Well, it does because you're using SQL as a standard. It enables integration with a lot of complementary technology that is also leveraged and relies upon SQL. And you mentioned Grafana as a great example.
I mean, that's the beauty of open source. It is the ability to integrate with a variety of other technologies and rely upon the community to help guide where you prioritize your work. And Grafana is not the only front end that we're thinking about writing an integration to. You've got some emerging technologies, like super scent and Metabase that we're excited about. You think about Datagestion and you think about not just Kafka, but Kinesis and Red Panda. And even SQL query engines like Presto and Trino. And there's again, a bit of overlap here, but fundamentally the use cases can be quite distinct.

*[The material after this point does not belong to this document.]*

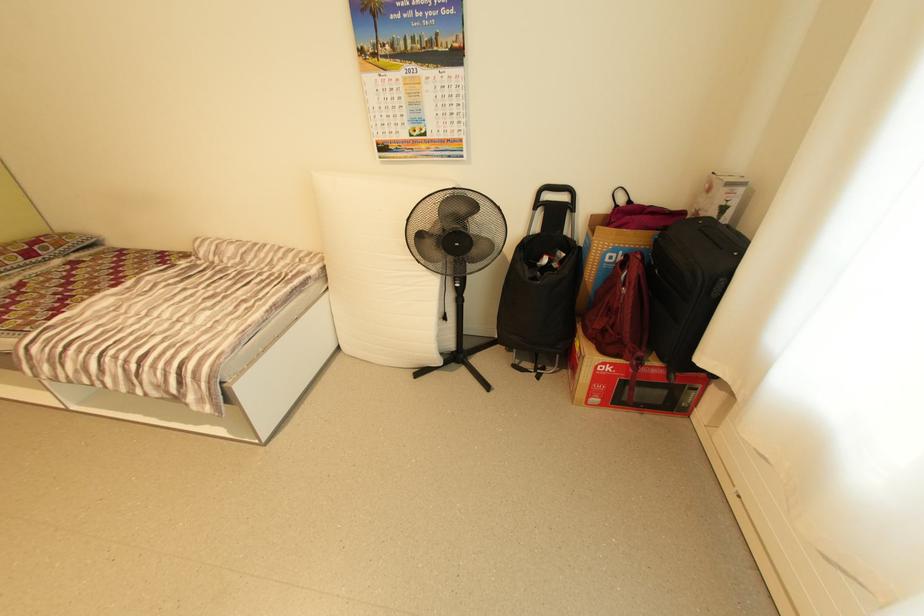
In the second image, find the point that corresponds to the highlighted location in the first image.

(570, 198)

And following whatever it was in 2000, there was this emergence of these no SQL databases that really rose in popularity. What I observed was, invariably, these technologies needed to write their own query language. So then ultimately many fell back on using SQL. And I think you may have mentioned ClickHouse has written in C++ - obviously, it leverages SQL as the query language.
So I do think that the industry is standardizing SQL as the primary interface, and it's really aiding in writing integrations between what I believe to be very complementary technologies. And that again, open-source enabling that collaboration between software products that reside in different companies, is really accelerating the development pace.